[Opening RECORDS section]

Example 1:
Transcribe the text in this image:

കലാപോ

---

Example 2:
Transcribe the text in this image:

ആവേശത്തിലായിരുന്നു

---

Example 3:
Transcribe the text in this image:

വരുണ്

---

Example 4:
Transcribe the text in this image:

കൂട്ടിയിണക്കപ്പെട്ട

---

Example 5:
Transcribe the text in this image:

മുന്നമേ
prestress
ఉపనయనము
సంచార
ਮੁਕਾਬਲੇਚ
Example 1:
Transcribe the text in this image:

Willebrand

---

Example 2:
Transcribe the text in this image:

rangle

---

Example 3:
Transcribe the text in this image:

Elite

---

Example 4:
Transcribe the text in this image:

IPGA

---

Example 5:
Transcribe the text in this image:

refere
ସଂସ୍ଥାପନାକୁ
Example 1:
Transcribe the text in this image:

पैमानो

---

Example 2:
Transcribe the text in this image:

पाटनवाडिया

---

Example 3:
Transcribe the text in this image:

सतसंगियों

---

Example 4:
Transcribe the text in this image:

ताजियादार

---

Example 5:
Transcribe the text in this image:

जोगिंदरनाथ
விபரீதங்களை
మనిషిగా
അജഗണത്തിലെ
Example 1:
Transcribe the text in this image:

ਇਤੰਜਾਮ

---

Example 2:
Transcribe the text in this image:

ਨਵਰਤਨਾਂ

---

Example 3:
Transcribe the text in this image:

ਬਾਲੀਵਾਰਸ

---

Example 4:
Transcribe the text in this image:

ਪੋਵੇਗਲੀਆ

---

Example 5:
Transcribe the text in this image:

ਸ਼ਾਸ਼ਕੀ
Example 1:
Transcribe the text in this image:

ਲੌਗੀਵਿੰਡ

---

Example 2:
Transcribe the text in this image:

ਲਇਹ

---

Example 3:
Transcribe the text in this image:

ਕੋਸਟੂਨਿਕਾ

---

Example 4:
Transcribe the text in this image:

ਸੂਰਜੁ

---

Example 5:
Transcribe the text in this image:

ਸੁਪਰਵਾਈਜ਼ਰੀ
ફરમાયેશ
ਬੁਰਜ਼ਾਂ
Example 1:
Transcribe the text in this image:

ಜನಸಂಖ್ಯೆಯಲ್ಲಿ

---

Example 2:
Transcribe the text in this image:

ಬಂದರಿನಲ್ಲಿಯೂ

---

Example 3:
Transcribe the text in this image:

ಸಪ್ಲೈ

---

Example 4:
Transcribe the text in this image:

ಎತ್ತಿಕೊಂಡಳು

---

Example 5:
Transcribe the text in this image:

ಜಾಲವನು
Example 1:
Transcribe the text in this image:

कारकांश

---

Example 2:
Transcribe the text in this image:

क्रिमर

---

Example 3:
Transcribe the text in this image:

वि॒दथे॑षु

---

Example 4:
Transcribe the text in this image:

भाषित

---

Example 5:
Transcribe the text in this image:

[Closing RECORDS section]

(TASK PROMPT): Could you retype the whole listing above without altering a word?

(EXPECTED ANSWER):
Example 1:
Transcribe the text in this image:

കലാപോ

---

Example 2:
Transcribe the text in this image:

ആവേശത്തിലായിരുന്നു

---

Example 3:
Transcribe the text in this image:

വരുണ്

---

Example 4:
Transcribe the text in this image:

കൂട്ടിയിണക്കപ്പെട്ട

---

Example 5:
Transcribe the text in this image:

മുന്നമേ
prestress
ఉపనయనము
సంచార
ਮੁਕਾਬਲੇਚ
Example 1:
Transcribe the text in this image:

Willebrand

---

Example 2:
Transcribe the text in this image:

rangle

---

Example 3:
Transcribe the text in this image:

Elite

---

Example 4:
Transcribe the text in this image:

IPGA

---

Example 5:
Transcribe the text in this image:

refere
ସଂସ୍ଥାପନାକୁ
Example 1:
Transcribe the text in this image:

पैमानो

---

Example 2:
Transcribe the text in this image:

पाटनवाडिया

---

Example 3:
Transcribe the text in this image:

सतसंगियों

---

Example 4:
Transcribe the text in this image:

ताजियादार

---

Example 5:
Transcribe the text in this image:

जोगिंदरनाथ
விபரீதங்களை
మనిషిగా
അജഗണത്തിലെ
Example 1:
Transcribe the text in this image:

ਇਤੰਜਾਮ

---

Example 2:
Transcribe the text in this image:

ਨਵਰਤਨਾਂ

---

Example 3:
Transcribe the text in this image:

ਬਾਲੀਵਾਰਸ

---

Example 4:
Transcribe the text in this image:

ਪੋਵੇਗਲੀਆ

---

Example 5:
Transcribe the text in this image:

ਸ਼ਾਸ਼ਕੀ
Example 1:
Transcribe the text in this image:

ਲੌਗੀਵਿੰਡ

---

Example 2:
Transcribe the text in this image:

ਲਇਹ

---

Example 3:
Transcribe the text in this image:

ਕੋਸਟੂਨਿਕਾ

---

Example 4:
Transcribe the text in this image:

ਸੂਰਜੁ

---

Example 5:
Transcribe the text in this image:

ਸੁਪਰਵਾਈਜ਼ਰੀ
ફરમાયેશ
ਬੁਰਜ਼ਾਂ
Example 1:
Transcribe the text in this image:

ಜನಸಂಖ್ಯೆಯಲ್ಲಿ

---

Example 2:
Transcribe the text in this image:

ಬಂದರಿನಲ್ಲಿಯೂ

---

Example 3:
Transcribe the text in this image:

ಸಪ್ಲೈ

---

Example 4:
Transcribe the text in this image:

ಎತ್ತಿಕೊಂಡಳು

---

Example 5:
Transcribe the text in this image:

ಜಾಲವನು
Example 1:
Transcribe the text in this image:

कारकांश

---

Example 2:
Transcribe the text in this image:

क्रिमर

---

Example 3:
Transcribe the text in this image:

वि॒दथे॑षु

---

Example 4:
Transcribe the text in this image:

भाषित

---

Example 5:
Transcribe the text in this image:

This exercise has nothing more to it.